Things Great and Small: The Submicroscopic Origin of Battery Potential

Various types of batteries are bachelor, with emfs determined by the combination of chemicals involved. We can view this equally a molecular reaction (what much of chemical science is about) that separates charge.

The atomic number 82-acid bombardment used in cars and other vehicles is one of the nearly mutual types. A unmarried cell (1 of six) of this battery is seen in Figure iii. The cathode (positive) terminal of the jail cell is connected to a atomic number 82 oxide plate, while the anode (negative) final is connected to a atomic number 82 plate. Both plates are immersed in sulfuric acid, the electrolyte for the organisation.

A simplified view of a battery shows a rectangular container of sulfuric acid with two thin upright metal plates immersed in it, one made of lead and the other made of lead oxide. Each plate projects above the liquid line, providing a positive or negative terminal above the battery. The positive terminal is labeled as the cathode, and the negative terminal is labeled as the anode. — **Figure 3.** Artist's formulation of a lead-acid cell. Chemical reactions in a lead-acid cell separate charge, sending negative charge to the anode, which is continued to the atomic number 82 plates. The lead oxide plates are continued to the positive or cathode terminal of the cell. Sulfuric acrid conducts the charge too as participating in the chemical reaction.

The details of the chemical reaction are left to the reader to pursue in a chemistry text, only their results at the molecular level aid explain the potential created by the battery. Figure 4 shows the issue of a single chemical reaction. Two electrons are placed on the anode, making information technology negative, provided that the cathode supplied two electrons. This leaves the cathode positively charged, because it has lost two electrons. In brusque, a separation of charge has been driven by a chemical reaction.

Note that the reaction will non accept identify unless there is a complete circuit to let two electrons to exist supplied to the cathode. Under many circumstances, these electrons come from the anode, flow through a resistance, and return to the cathode. Note as well that since the chemic reactions involve substances with resistance, it is not possible to create the emf without an internal resistance.

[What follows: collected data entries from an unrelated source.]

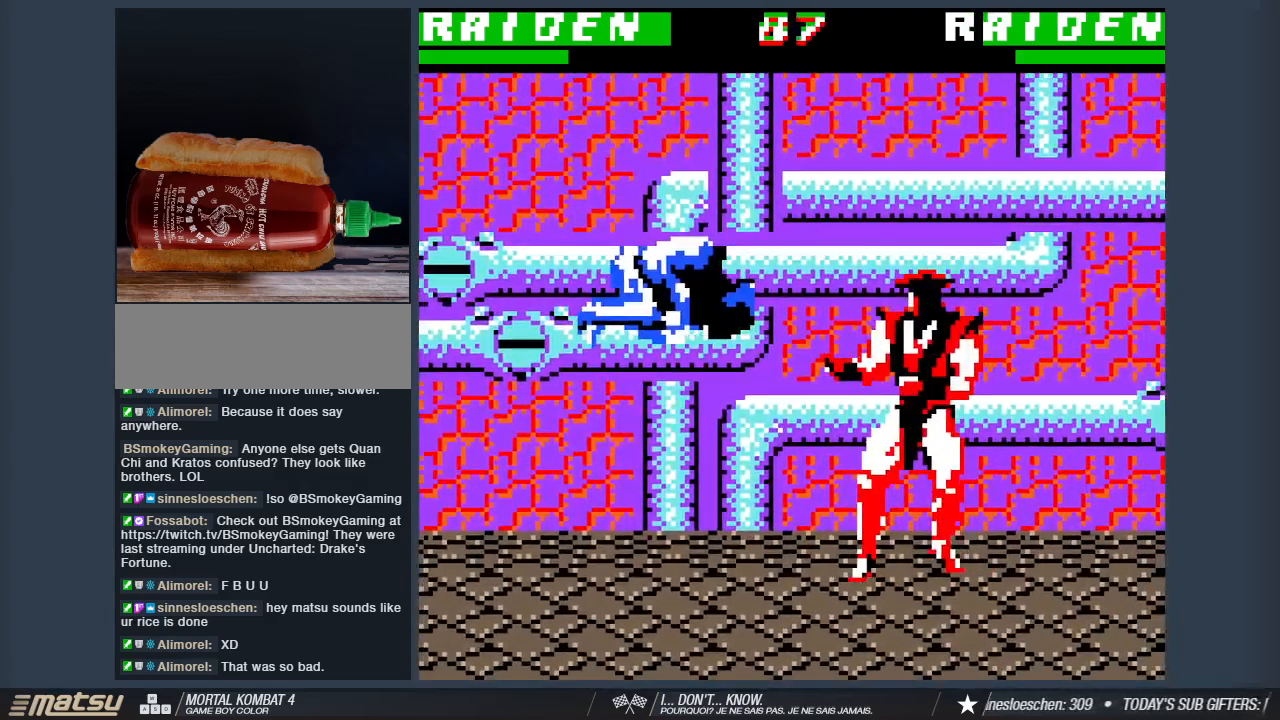
{"keys": [], "events": [[367, "2", "down"], [417, "w", "up"], [467, "2", "up"], [467, "d", "up"]]}
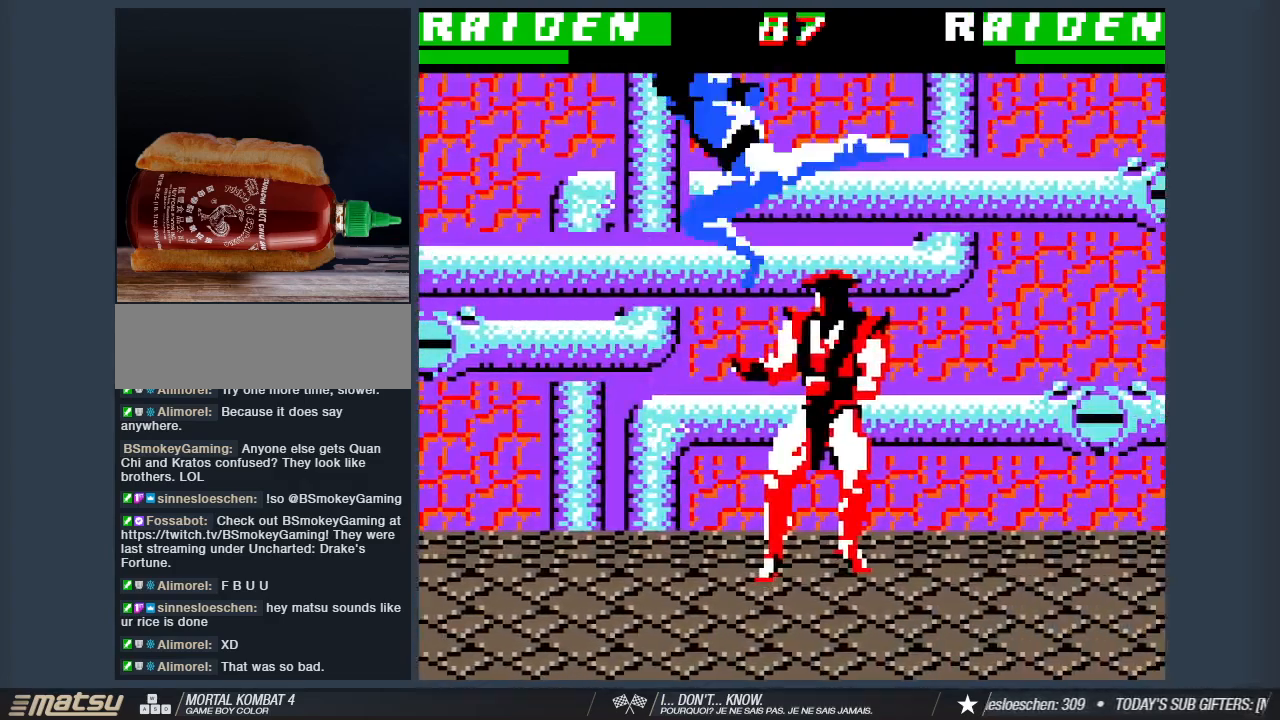
{"keys": ["1", "s"], "events": [[17, "s", "down"], [67, "2", "down"], [150, "2", "up"], [250, "5", "down"], [333, "5", "up"], [483, "1", "down"]]}
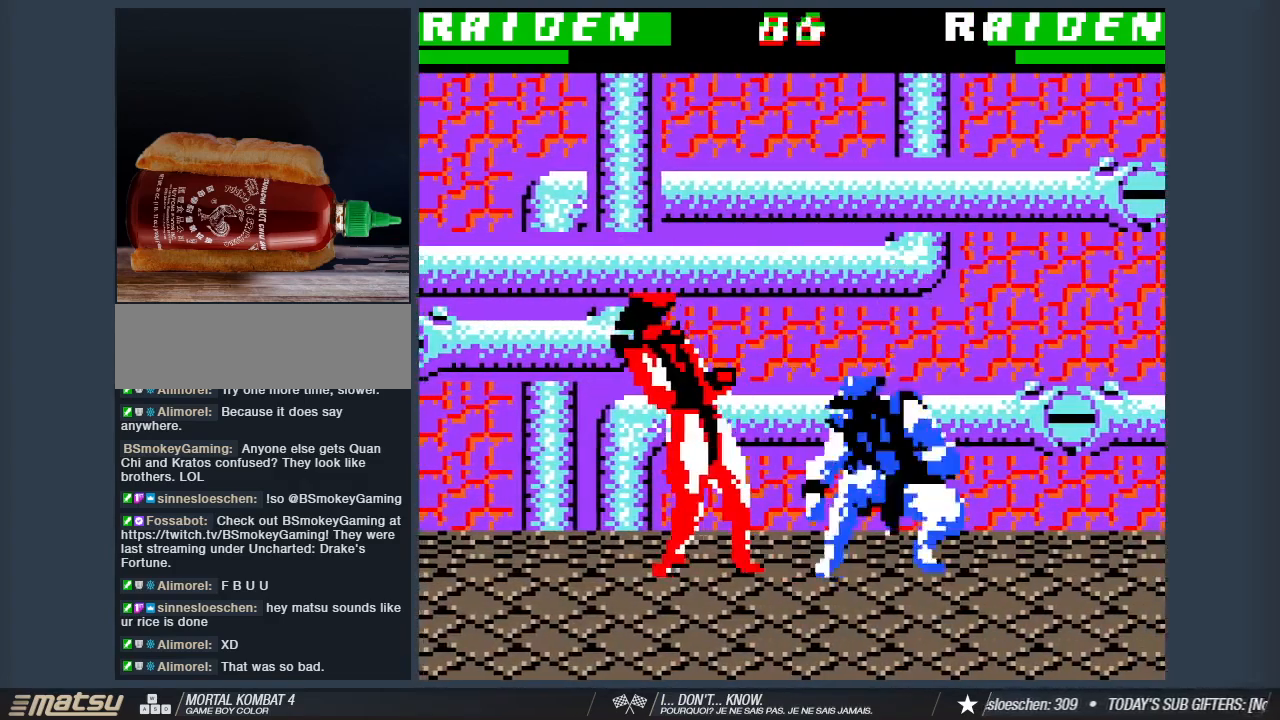
{"keys": ["1", "s"], "events": [[83, "1", "up"], [117, "1", "down"], [267, "1", "up"], [350, "1", "down"], [450, "1", "up"], [500, "1", "down"]]}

The diagram shows a simplified view of a battery depicting a rectangular container containing two thin upright metal plates immersed in a liquid. An enlarged view of the metal plates is also shown. One plate has positive charges on it shown as small spheres enclosing a positive sign. The other plate has negative charge on it shown as small spheres enclosing an electron. The electrons are shown to move from the positive plate to the negative plate using arrows through a molecular reaction in the liquid. — **Effigy 4.** Artist'south conception of two electrons existence forced onto the anode of a jail cell and 2 electrons being removed from the cathode of the prison cell. The chemical reaction in a lead-acrid battery places two electrons on the anode and removes two from the cathode. It requires a airtight circuit to proceed, since the 2 electrons must be supplied to the cathode.

Why are the chemicals able to produce a unique potential difference? Quantum mechanical descriptions of molecules, which take into business relationship the types of atoms and numbers of electrons in them, are able to predict the energy states they tin have and the energies of reactions between them.

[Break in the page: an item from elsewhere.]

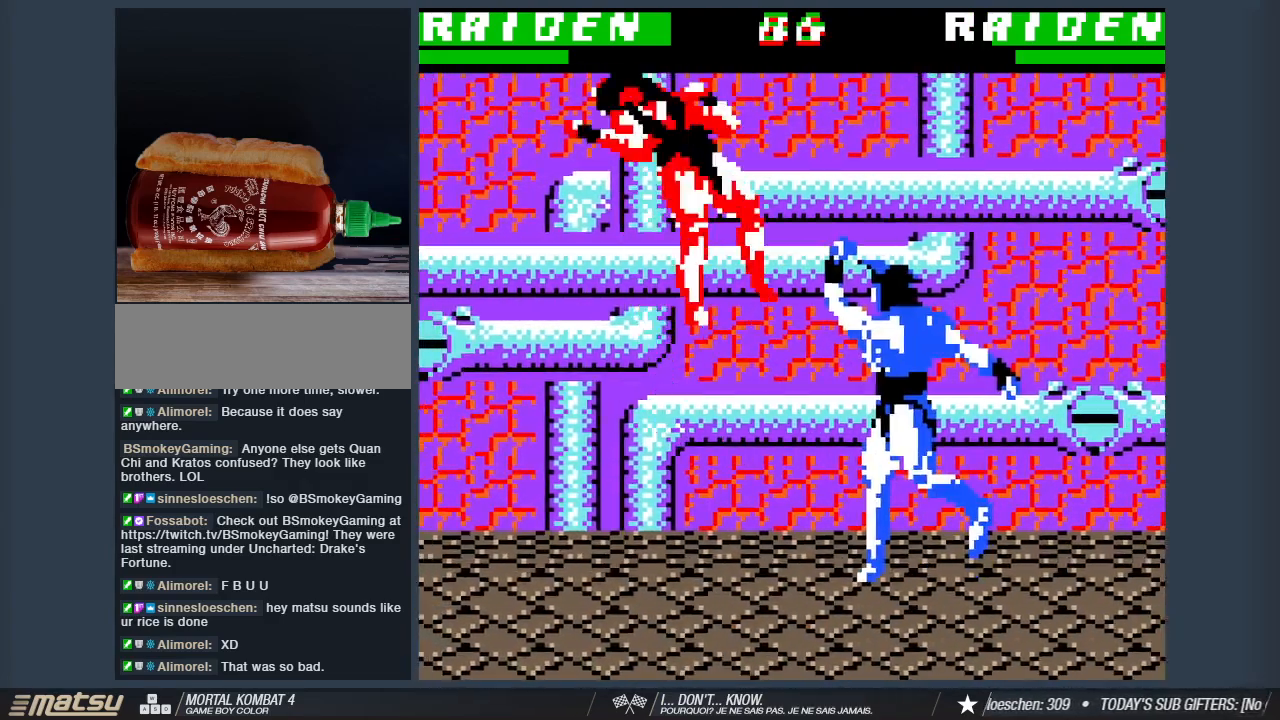
{"keys": ["a"], "events": [[183, "1", "up"], [183, "s", "up"], [283, "a", "down"]]}
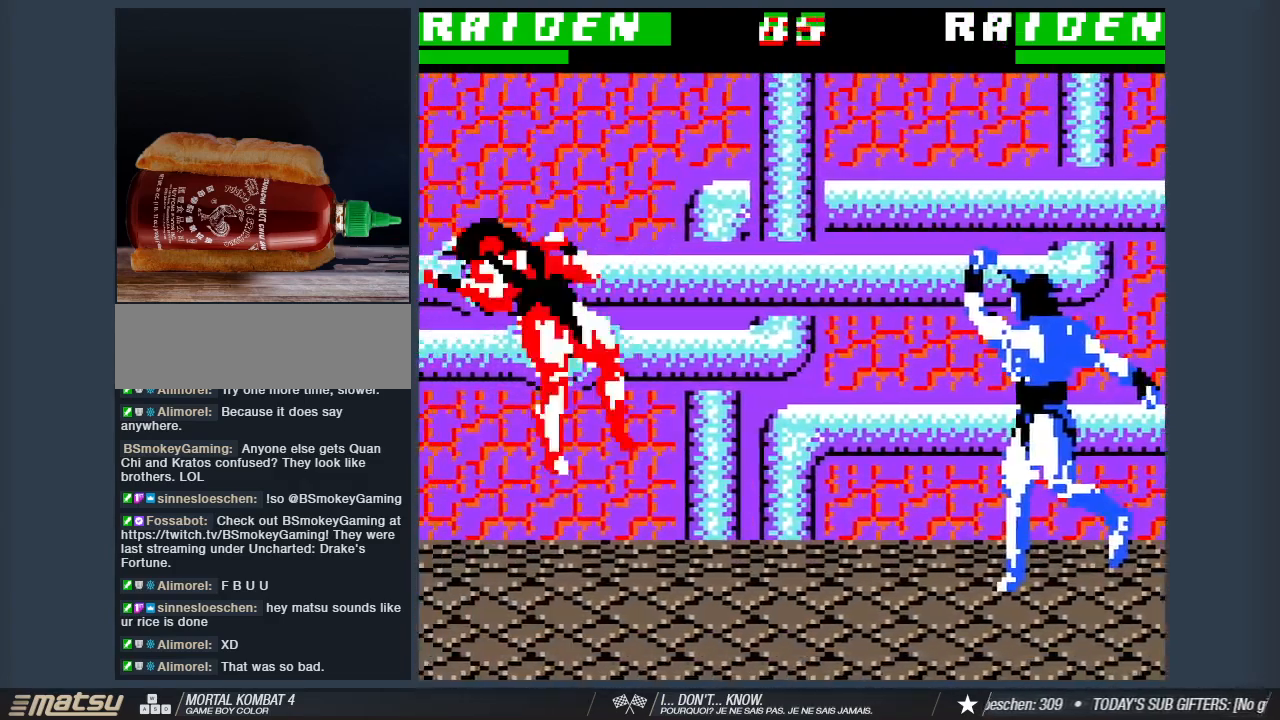
{"keys": ["a", "w"], "events": [[433, "w", "down"]]}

In the example of a lead-acid battery, an energy of two eV is given to each electron sent to the anode. Voltage is defined as the electrical potential energy divided past charge: [latex]\boldsymbol{V = \frac{P_\textbf{E}}{q}}[/latex]. An electron volt is the energy given to a unmarried electron by a voltage of ane Five. So the voltage hither is 2 V, since ii eV is given to each electron. It is the energy produced in each molecular reaction that produces the voltage. A different reaction produces a dissimilar free energy and, hence, a different voltage.

Terminal Voltage

The voltage output of a device is measured across its terminals and, thus, is called its terminal voltage [latex]\boldsymbol{V}[/latex]. Terminal voltage is given by

[latex]\boldsymbol{Five = \textbf{emf} - Ir} ,[/latex]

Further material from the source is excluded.